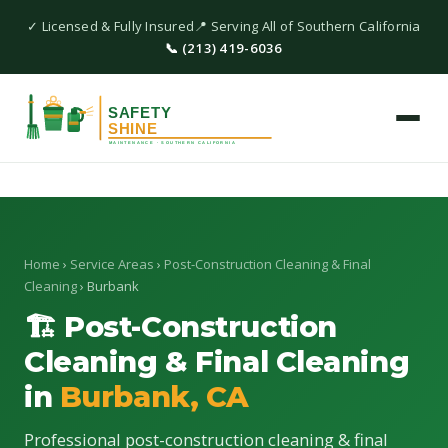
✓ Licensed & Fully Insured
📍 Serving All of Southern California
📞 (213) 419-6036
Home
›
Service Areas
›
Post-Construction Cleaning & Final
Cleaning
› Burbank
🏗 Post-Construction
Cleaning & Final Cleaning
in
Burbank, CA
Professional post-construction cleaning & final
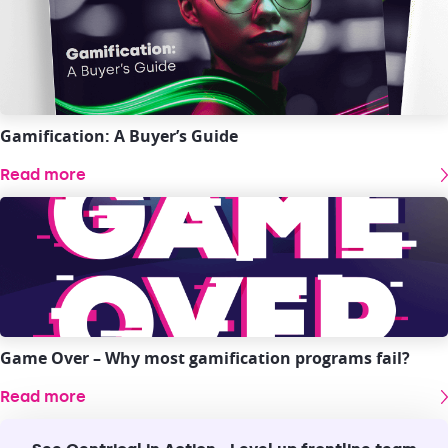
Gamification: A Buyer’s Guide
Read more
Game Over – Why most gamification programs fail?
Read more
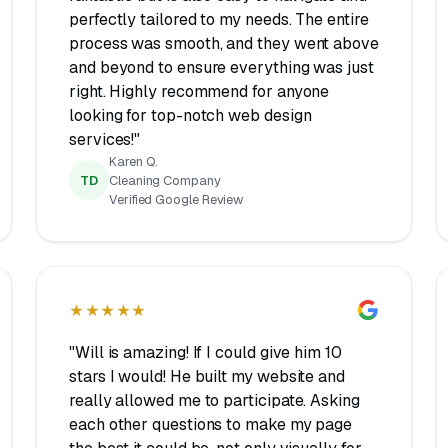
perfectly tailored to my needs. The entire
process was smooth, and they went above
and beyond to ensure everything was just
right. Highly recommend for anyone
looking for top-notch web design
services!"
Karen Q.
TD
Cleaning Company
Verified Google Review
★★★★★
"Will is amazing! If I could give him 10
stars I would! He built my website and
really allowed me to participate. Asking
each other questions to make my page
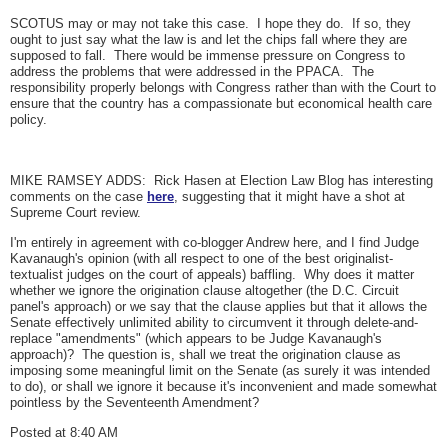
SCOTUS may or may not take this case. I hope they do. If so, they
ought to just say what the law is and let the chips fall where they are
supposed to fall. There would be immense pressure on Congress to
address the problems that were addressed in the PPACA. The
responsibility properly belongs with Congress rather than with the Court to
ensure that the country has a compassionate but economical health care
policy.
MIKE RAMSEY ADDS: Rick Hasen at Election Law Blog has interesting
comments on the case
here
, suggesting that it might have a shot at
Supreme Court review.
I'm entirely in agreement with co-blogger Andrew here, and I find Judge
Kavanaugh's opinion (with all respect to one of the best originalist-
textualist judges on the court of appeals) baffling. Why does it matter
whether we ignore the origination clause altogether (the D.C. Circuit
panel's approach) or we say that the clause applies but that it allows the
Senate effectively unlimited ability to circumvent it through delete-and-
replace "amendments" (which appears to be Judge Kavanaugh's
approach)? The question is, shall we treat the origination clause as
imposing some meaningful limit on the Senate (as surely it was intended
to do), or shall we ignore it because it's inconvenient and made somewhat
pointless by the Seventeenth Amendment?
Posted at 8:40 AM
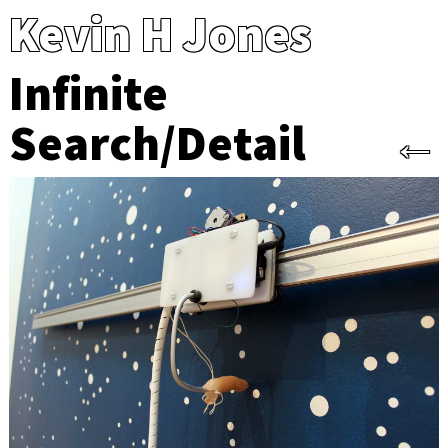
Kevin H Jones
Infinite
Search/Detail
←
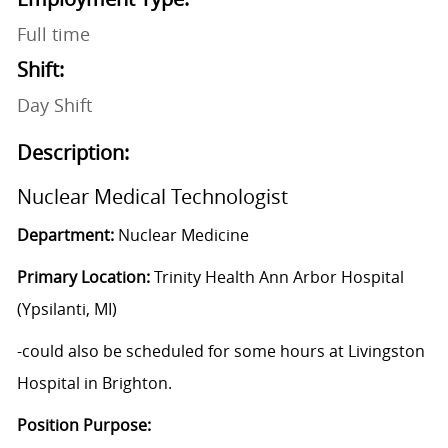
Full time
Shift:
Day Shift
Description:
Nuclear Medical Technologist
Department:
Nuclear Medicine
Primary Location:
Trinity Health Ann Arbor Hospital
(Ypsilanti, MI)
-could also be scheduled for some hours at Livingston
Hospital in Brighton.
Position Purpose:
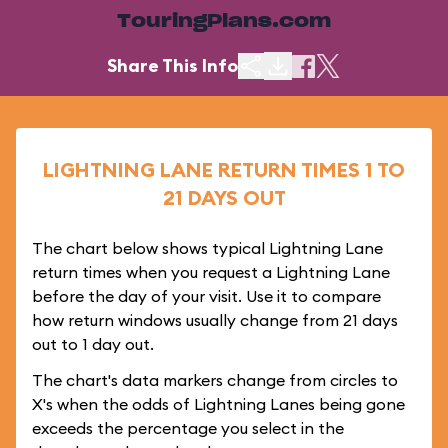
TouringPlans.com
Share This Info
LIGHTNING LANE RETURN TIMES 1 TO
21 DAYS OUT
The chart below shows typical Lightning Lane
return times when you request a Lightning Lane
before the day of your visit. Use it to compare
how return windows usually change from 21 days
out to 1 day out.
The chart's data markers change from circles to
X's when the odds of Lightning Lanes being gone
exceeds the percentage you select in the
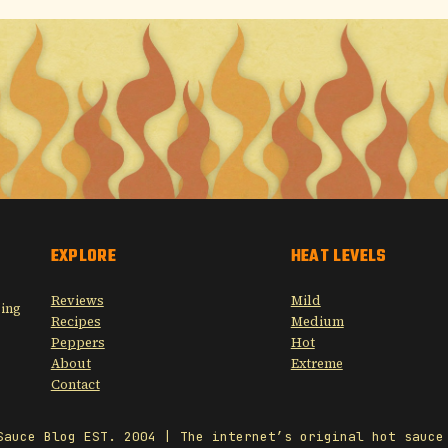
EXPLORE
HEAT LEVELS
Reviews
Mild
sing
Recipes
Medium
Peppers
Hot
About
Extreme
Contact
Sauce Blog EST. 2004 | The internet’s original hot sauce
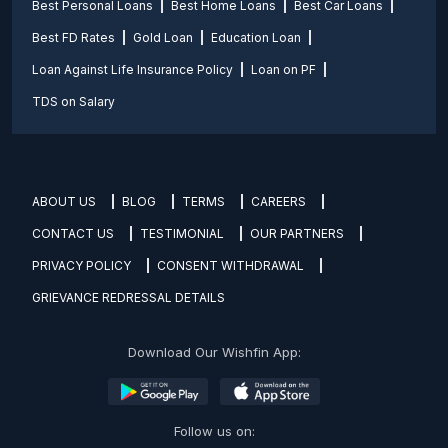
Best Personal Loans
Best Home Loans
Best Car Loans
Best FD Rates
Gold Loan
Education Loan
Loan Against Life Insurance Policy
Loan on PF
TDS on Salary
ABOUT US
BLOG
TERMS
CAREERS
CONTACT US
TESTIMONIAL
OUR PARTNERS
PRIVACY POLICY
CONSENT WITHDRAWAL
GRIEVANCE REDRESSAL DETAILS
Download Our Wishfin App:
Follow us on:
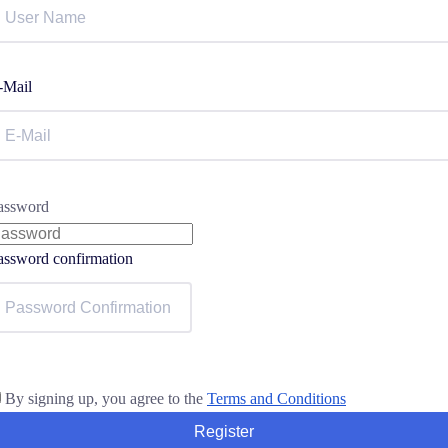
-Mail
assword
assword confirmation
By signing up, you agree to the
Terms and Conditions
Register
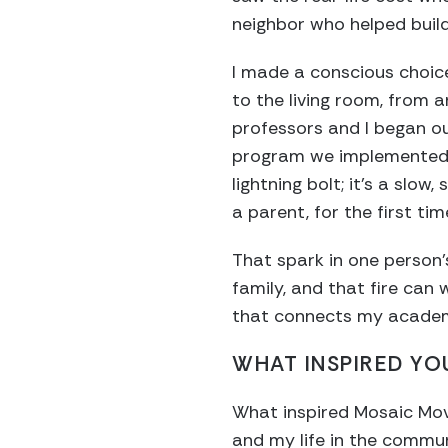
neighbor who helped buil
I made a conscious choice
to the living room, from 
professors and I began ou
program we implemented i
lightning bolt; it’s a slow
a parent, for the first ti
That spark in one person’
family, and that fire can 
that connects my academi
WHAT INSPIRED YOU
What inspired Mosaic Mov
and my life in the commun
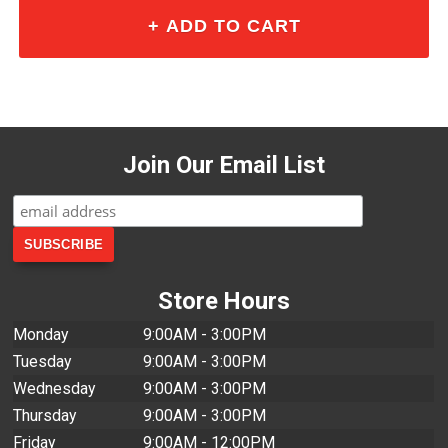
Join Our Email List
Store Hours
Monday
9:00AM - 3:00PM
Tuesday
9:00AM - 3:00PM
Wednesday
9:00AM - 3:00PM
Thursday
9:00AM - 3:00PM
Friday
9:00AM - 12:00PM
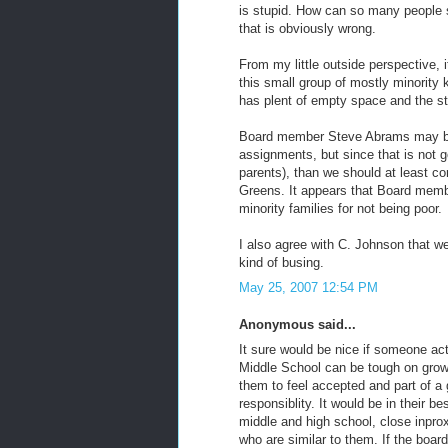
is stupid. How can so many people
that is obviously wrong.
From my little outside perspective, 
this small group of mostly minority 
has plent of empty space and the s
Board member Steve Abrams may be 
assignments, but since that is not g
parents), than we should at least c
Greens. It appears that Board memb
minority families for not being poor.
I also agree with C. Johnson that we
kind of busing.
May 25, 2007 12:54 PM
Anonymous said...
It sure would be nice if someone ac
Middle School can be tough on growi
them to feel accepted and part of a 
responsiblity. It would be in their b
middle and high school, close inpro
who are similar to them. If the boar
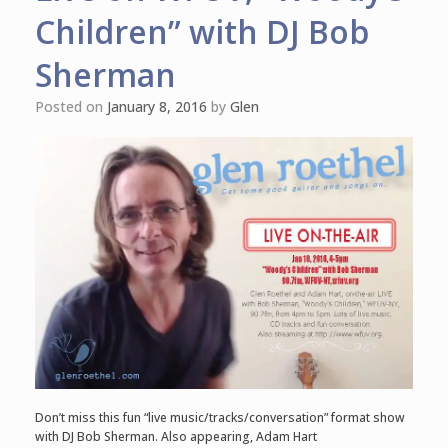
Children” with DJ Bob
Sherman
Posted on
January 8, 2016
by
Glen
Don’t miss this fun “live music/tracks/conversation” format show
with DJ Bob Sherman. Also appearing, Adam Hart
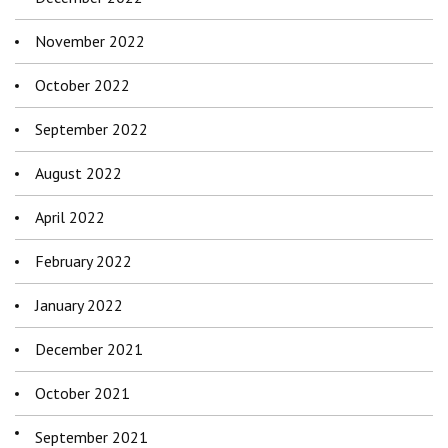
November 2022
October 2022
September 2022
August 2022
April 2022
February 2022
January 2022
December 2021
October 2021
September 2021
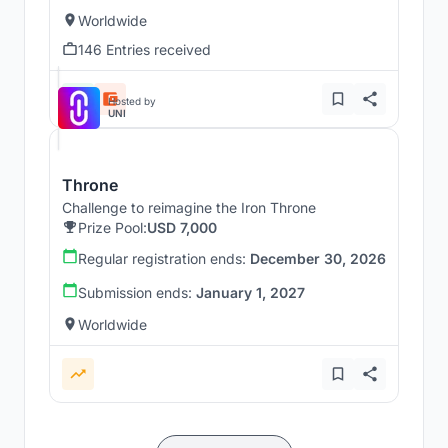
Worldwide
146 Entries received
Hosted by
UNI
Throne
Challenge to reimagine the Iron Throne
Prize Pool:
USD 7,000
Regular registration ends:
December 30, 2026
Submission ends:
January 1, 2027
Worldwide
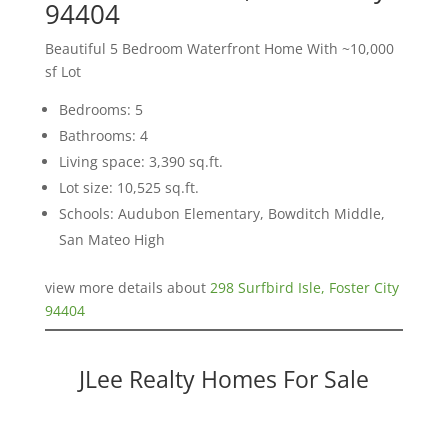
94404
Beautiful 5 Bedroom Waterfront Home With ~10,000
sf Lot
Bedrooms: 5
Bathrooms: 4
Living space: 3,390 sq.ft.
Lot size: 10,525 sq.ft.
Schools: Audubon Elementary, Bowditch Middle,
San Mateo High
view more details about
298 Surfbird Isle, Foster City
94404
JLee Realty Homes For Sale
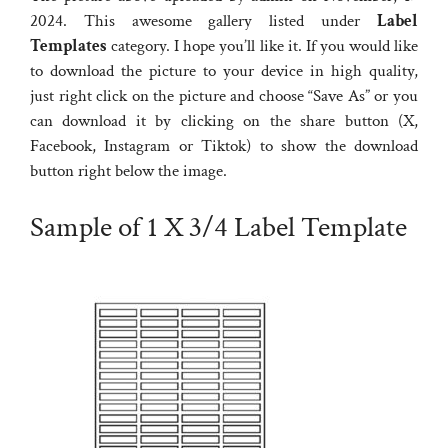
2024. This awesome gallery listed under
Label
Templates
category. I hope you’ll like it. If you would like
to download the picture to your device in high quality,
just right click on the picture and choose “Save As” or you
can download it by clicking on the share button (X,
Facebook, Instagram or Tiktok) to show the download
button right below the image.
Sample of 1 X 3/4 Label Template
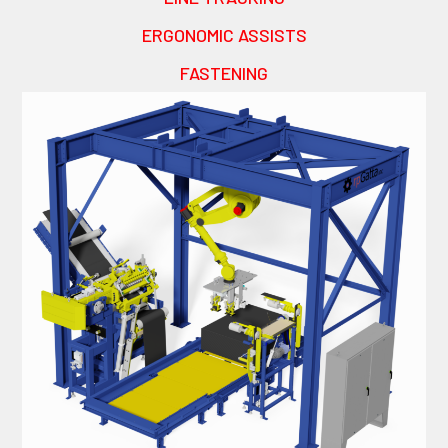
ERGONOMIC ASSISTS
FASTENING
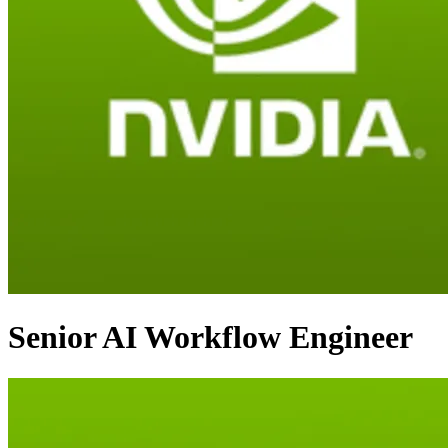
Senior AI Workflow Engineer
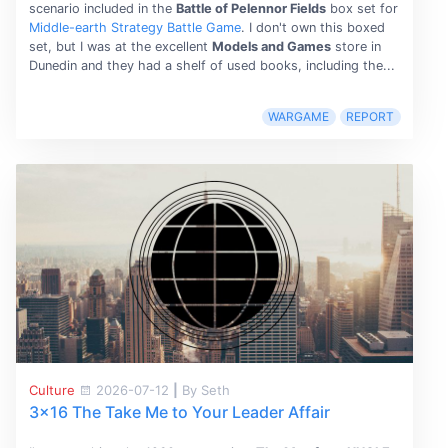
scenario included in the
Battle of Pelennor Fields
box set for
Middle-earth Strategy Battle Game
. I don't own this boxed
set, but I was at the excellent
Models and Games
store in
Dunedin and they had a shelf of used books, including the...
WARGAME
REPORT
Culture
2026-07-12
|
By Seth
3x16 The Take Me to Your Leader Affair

★ ★ ★ ★

__WORK INSTRUCTIONS__: Reproduce the records above word for word, without the images.

__RESPONSE__:
✓ Licensed & Fully Insured
📍 Serving All of Southern California
📞 (213) 419-6036
Home
›
Service Areas
›
Post-Construction Cleaning & Final
Cleaning
› Burbank
🏗 Post-Construction
Cleaning & Final Cleaning
in
Burbank, CA
Professional post-construction cleaning & final
Gamification: A Buyer’s Guide
Read more
Game Over – Why most gamification programs fail?
Read more
perfectly tailored to my needs. The entire
process was smooth, and they went above
and beyond to ensure everything was just
right. Highly recommend for anyone
looking for top-notch web design
services!"
Karen Q.
TD
Cleaning Company
Verified Google Review
★★★★★
"Will is amazing! If I could give him 10
stars I would! He built my website and
really allowed me to participate. Asking
each other questions to make my page
SCOTUS may or may not take this case. I hope they do. If so, they
ought to just say what the law is and let the chips fall where they are
supposed to fall. There would be immense pressure on Congress to
address the problems that were addressed in the PPACA. The
responsibility properly belongs with Congress rather than with the Court to
ensure that the country has a compassionate but economical health care
policy.
MIKE RAMSEY ADDS: Rick Hasen at Election Law Blog has interesting
comments on the case
here
, suggesting that it might have a shot at
Supreme Court review.
I'm entirely in agreement with co-blogger Andrew here, and I find Judge
Kavanaugh's opinion (with all respect to one of the best originalist-
textualist judges on the court of appeals) baffling. Why does it matter
whether we ignore the origination clause altogether (the D.C. Circuit
panel's approach) or we say that the clause applies but that it allows the
Senate effectively unlimited ability to circumvent it through delete-and-
replace "amendments" (which appears to be Judge Kavanaugh's
approach)? The question is, shall we treat the origination clause as
imposing some meaningful limit on the Senate (as surely it was intended
to do), or shall we ignore it because it's inconvenient and made somewhat
pointless by the Seventeenth Amendment?
Posted at 8:40 AM
Kevin H Jones
Infinite
Search/Detail
←
Full time
Shift:
Day Shift
Description:
Nuclear Medical Technologist
Department:
Nuclear Medicine
Primary Location:
Trinity Health Ann Arbor Hospital
(Ypsilanti, MI)
-could also be scheduled for some hours at Livingston
Hospital in Brighton.
Position Purpose:
TouringPlans.com
Share This Info
LIGHTNING LANE RETURN TIMES 1 TO
21 DAYS OUT
The chart below shows typical Lightning Lane
return times when you request a Lightning Lane
before the day of your visit. Use it to compare
how return windows usually change from 21 days
out to 1 day out.
The chart's data markers change from circles to
X's when the odds of Lightning Lanes being gone
exceeds the percentage you select in the
EXPLORE
HEAT LEVELS
Reviews
Mild
sing
Recipes
Medium
Peppers
Hot
About
Extreme
Contact
Sauce Blog EST. 2004 | The internet’s original hot sauce
Best Personal Loans
Best Home Loans
Best Car Loans
Best FD Rates
Gold Loan
Education Loan
Loan Against Life Insurance Policy
Loan on PF
TDS on Salary
ABOUT US
BLOG
TERMS
CAREERS
CONTACT US
TESTIMONIAL
OUR PARTNERS
PRIVACY POLICY
CONSENT WITHDRAWAL
GRIEVANCE REDRESSAL DETAILS
Download Our Wishfin App:
Follow us on:
-Mail
assword
assword confirmation
By signing up, you agree to the
Terms and Conditions
Register
neighbor who helped buil
I made a conscious choice
to the living room, from 
professors and I began ou
program we implemented i
lightning bolt; it’s a slow
a parent, for the first ti
That spark in one person’
family, and that fire can 
that connects my academi
WHAT INSPIRED YOU
What inspired Mosaic Mov
and my life in the commun
Join Our Email List
Store Hours
Monday
9:00AM - 3:00PM
Tuesday
9:00AM - 3:00PM
Wednesday
9:00AM - 3:00PM
Thursday
9:00AM - 3:00PM
Friday
9:00AM - 12:00PM
is stupid. How can so many people
that is obviously wrong.
From my little outside perspective, 
this small group of mostly minority 
has plent of empty space and the s
Board member Steve Abrams may be 
assignments, but since that is not g
parents), than we should at least c
Greens. It appears that Board memb
minority families for not being poor.
I also agree with C. Johnson that we
kind of busing.
May 25, 2007 12:54 PM
Anonymous said...
It sure would be nice if someone ac
Middle School can be tough on growi
them to feel accepted and part of a 
responsiblity. It would be in their b
middle and high school, close inpro
who are similar to them. If the boar
Children” with DJ Bob
Sherman
Posted on
January 8, 2016
by
Glen
Don’t miss this fun “live music/tracks/conversation” format show
with DJ Bob Sherman. Also appearing, Adam Hart
November 2022
October 2022
September 2022
August 2022
April 2022
February 2022
January 2022
December 2021
October 2021
September 2021
Worldwide
146 Entries received
Hosted by
UNI
Throne
Challenge to reimagine the Iron Throne
Prize Pool:
USD 7,000
Regular registration ends:
December 30, 2026
Submission ends:
January 1, 2027
Worldwide
94404
Beautiful 5 Bedroom Waterfront Home With ~10,000
sf Lot
Bedrooms: 5
Bathrooms: 4
Living space: 3,390 sq.ft.
Lot size: 10,525 sq.ft.
Schools: Audubon Elementary, Bowditch Middle,
San Mateo High
view more details about
298 Surfbird Isle, Foster City
94404
JLee Realty Homes For Sale
2024. This awesome gallery listed under
Label
Templates
category. I hope you’ll like it. If you would like
to download the picture to your device in high quality,
just right click on the picture and choose “Save As” or you
can download it by clicking on the share button (X,
Facebook, Instagram or Tiktok) to show the download
button right below the image.
Sample of 1 X 3/4 Label Template
ERGONOMIC ASSISTS
FASTENING
Senior AI Workflow Engineer
scenario included in the
Battle of Pelennor Fields
box set for
Middle-earth Strategy Battle Game
. I don't own this boxed
set, but I was at the excellent
Models and Games
store in
Dunedin and they had a shelf of used books, including the...
WARGAME
REPORT
Culture
2026-07-12
|
By Seth
3x16 The Take Me to Your Leader Affair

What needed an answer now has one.